Lula lamenta 'comportamento conservador' de arcebispo
O presidente Luiz Inácio Lula da Silva lamentou, nesta sexta-feira, o que chamou de “comportamento conservador” do arcebispo de Recife e Olinda, d. José Cardoso Sobrinho, ao criticar o aborto de uma menina de 9 anos e anunciar a excomunhão de todos os
Publicado 06/03/2009 17:00
“Como cristão e como católico, lamento profundamente que um bispo da Igreja Católica tenha um comportamento, eu diria, conservador como esse. Não é possível permitir que uma menina estuprada (pelo) padrasto tenha esse filho, até porque a menina corria risco de vida. Eu acho que, neste aspecto, a medicina está mais correta que a Igreja”, afirmou o presidente, em entrevista coletiva concedida em Vitória (ES), após cerimônia de lançamento do programa Território de Paz .
“A medicina fez o que tinha que ser feito, salvar a vida de uma menina de 9 anos. (…) Agora o trabalho psicológico que vai ter que ser feito em cima dessa menina para recuperar a cabeça dela, possivelmente leve décadas para que essa menina volte à normalidade”, completou Lula.
O presidente já havia comentado o caso anteriormente e o classificado como um “processo de degradação da sociedade”. Ele disse ainda que “os pais têm que dar exemplo dentro de casa” e que a luta contra o problema da segurança pública deve “partir da nossa casa”.
Gravidez
A gravidez foi descoberta depois que a garota começou a reclamar de vômitos e dores de cabeça e no abdome. Ao ser levada pela mãe à Casa de Saúde São José, em Pesqueira, município próximo de Alagoinha, foi detectada a gravidez dos gêmeos, que estavam na 16ª semana.
O padrasto dela, acusado pelo estupro, foi preso na noite do último dia 26. Segundo a polícia, ele confessou o crime e afirmava que planejava fugir da cidade. O homem, de 23 anos, não pode ter o nome divulgado por orientação do Ministério Público de Pernambuco, já que o caso envolve uma menor de 18 anos.
Além da menina de 9 anos, o suspeito também teria confessado que abusou sexualmente da outra irmã, de 14 anos, portadora de deficiência mental. O rapaz vivia com a família desde 2005.
Risco de vida
Para o ginecologista e obstetra, Sérgio Cabral, a menina corria risco de vida caso a gestação prosseguisse. “Havia uma série de possibilidades. A garota poderia desenvolver eclâmpsia (hipertensão e a presença de proteína na urina), pré-eclâmpsia, entrar em trabalho de parto prematuramente e até haver uma ruptura uterina. “Uma gravidez gemelar numa mulher já se configura como de 'alto-risco', imagine em uma criança”, afirmou.
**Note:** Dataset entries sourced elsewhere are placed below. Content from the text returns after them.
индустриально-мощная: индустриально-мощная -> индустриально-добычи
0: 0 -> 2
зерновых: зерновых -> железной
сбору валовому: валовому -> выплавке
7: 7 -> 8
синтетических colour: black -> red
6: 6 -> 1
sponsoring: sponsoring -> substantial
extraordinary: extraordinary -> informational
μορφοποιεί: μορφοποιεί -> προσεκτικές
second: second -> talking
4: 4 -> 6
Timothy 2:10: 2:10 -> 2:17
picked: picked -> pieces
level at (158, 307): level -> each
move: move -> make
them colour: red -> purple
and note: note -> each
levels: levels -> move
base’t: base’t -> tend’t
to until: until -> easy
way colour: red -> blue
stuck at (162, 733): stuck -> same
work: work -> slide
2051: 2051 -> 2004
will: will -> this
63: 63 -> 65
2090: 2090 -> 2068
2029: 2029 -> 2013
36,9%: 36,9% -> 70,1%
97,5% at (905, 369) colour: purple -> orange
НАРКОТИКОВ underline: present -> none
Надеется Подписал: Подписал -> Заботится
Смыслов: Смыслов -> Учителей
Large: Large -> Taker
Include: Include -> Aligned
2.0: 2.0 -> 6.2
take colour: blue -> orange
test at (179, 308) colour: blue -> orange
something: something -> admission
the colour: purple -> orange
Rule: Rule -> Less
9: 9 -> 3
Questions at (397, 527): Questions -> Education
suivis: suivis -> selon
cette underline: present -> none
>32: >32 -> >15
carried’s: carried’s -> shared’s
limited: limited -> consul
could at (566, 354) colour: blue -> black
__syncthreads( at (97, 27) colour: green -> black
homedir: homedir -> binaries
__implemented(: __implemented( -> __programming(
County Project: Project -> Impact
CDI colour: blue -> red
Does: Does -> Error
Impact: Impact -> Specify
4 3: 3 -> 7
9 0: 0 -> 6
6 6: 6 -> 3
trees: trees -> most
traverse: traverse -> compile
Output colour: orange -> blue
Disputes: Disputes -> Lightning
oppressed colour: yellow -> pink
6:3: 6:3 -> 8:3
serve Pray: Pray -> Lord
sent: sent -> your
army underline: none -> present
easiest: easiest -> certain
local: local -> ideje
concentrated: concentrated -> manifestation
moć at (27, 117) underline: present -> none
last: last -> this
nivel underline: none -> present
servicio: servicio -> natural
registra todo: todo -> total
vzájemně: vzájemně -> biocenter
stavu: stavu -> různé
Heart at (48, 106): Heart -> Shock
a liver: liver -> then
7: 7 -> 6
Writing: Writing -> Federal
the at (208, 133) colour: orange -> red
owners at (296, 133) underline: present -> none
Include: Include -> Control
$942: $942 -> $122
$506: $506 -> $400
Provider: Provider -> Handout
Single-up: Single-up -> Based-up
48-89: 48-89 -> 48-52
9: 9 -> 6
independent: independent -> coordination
O ginecologista não quis comentar as declarações da Igreja, mas disse que em vinte anos de profissão nunca presenciou um caso de uma gravidez em alguém tão jovem. Ainda segundo ele, deve haver casos semelhantes na literatura médica, mas eram raríssimos e difíceis de prever as conseqüências.
O médico Rivaldo Albuquerque, que auxiliou no procedimento de aborto na menina de 9 anos, lamentou a postura do arcebispo. Esta é a segunda vez que ele entra em choque com a Igreja nessa questão. Quando participou da criação, no Recife, de um serviço de atenção às mulheres violentadas, que faz o aborto nos casos previstos por lei, ele foi excomungado pela primeira vez. Mesmo assim, o médico diz que não vai deixar de ir à missa.
“A minha tristeza se dá porque a Igreja poderia levar para um outro lado, o lado da fraternidade, mas leva para o lado do conflito. O povo quer uma igreja de perdão, amor e misericórdia, não essa igreja”, afirma o obstetra.
O caso causou comoção e revolta no Recife e pelo mundo. A repercussão foi ainda maior pela reação da Igreja ao aborto.
A equipe que fez o aborto vem recebendo e-mails de médicos do país inteiro – foram mais de 500 mensagens de apoio até agora. Para os especialistas, não havia e não há nenhuma dúvida de que interromper a gravidez foi a decisão correta e de que, sobre essa conduta, não cabe a intervenção da Igreja.
“Nós estávamos dentro de um princípio legal, uma criança vítima de estupro e que corria risco de morte se continuasse gestante”, encerra o médico.